Public sector clients are now set to assume responsibility for compliance in all instances, even where an agency is involved, with HMRC indicating that its yet to be developed IR35 status tool must be used to determine IR35 status.

The publication of the legislation comes less than two weeks after the public sector IR35 changes were confirmed in the Autumn Statement 2016. It is accompanied by a set of technical notes and a summary of responses to the consultation ‘Off-payroll working in the public sector’.

For more information and insight regarding the changes and how they might affect your contract if you are a public sector contractor, watch this space. ContractorCalculator will be providing expert analysis over the coming days.

Who is responsible for IR35 compliance?

Contrary to what the original consultation said, the draft legislation now explains that public sector clients will be responsible for checking IR35 status, even when an agency is involved in the hiring process. This will be the case even when an agency is present.

Taken from the legislation’s accompanying technical notes, HMRC states:

‘The public sector client must inform the intermediary, agency, or third party with whom they have a contract to provide the services that the contract falls within the new off-payroll rules or that it does not.’

Rule change is a recipe for disaster

For ContractorCalculator CEO Dave Chaplin, this change, coupled with HMRC’s promotion of its own Employment Status Service tool, is a recipe for disaster:

“The public sector client has to determine IR35 status, and the technical notes accompanying the legislation continually reinforce the notion that they have to do so using an online tool that isn’t out yet and won’t be until at least April 2017.”

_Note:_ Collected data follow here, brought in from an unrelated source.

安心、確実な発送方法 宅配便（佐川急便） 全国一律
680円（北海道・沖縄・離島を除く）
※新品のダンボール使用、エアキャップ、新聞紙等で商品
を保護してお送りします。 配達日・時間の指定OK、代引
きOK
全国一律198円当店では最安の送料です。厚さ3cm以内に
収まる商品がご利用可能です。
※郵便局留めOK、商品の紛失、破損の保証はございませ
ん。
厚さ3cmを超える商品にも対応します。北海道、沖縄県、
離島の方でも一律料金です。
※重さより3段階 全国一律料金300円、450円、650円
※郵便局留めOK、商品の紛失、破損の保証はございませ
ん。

With public sector contractors already engaging in contracts that will end beyond the implementation of the reforms in April 2017, HMRC has failed to suggest an alternative means of testing.

Changes put contractor/client relationship at risk

Although the taxman is confident in its own abilities, there is still scepticism amongst stakeholders that its tool will align with case law and be able to provide an accurate and definite judgement.

HMRC’s summary of consultation responses claims “the tool will be based on case law” and will be able to provide “simplicity and certainty from day one of the contract”.

However, as Chaplin points out, it is far more likely that HMRC will consider a contractor caught where there isn’t 100% proof that they have passed. The likely outcome is then contention between contractor and client:

“Contractors are already rightfully dubious about HMRC’s tool. The likelihood in many instances is they will want to contest its judgement. In which case, HMRC is suggesting that contractors accept the contract inside IR35, and then appeal the decision at a later date

“Ultimately, it looks like these public sector bodies are being strongly encouraged to use this tool which is likely to say that most contractors are within scope of the rules, and the public sector bodies are going to be in a position where they can’t do anything about it. It’s a complete mess.”

HMRC attempting to achieve the impossible

Despite HMRC’s position, the fact that IR35 is based on decades of complex case law means no IR35 status test could ever provide a binary yes/no result. In reality, employment status lies on a continuum. Chaplin concludes with an analogy:

“If you consider being in the centre of London a strong pass, then moving further away you can still pass, until you end up shooting up the M1, being borderline around Birmingham, to a definitive fail if you end up standing in the centre of Leeds."

“The HMRC tool is a bit like saying that unless you are stood within 500 metres of the centre of London in Trafalgar Square, then you aren’t officially in London.”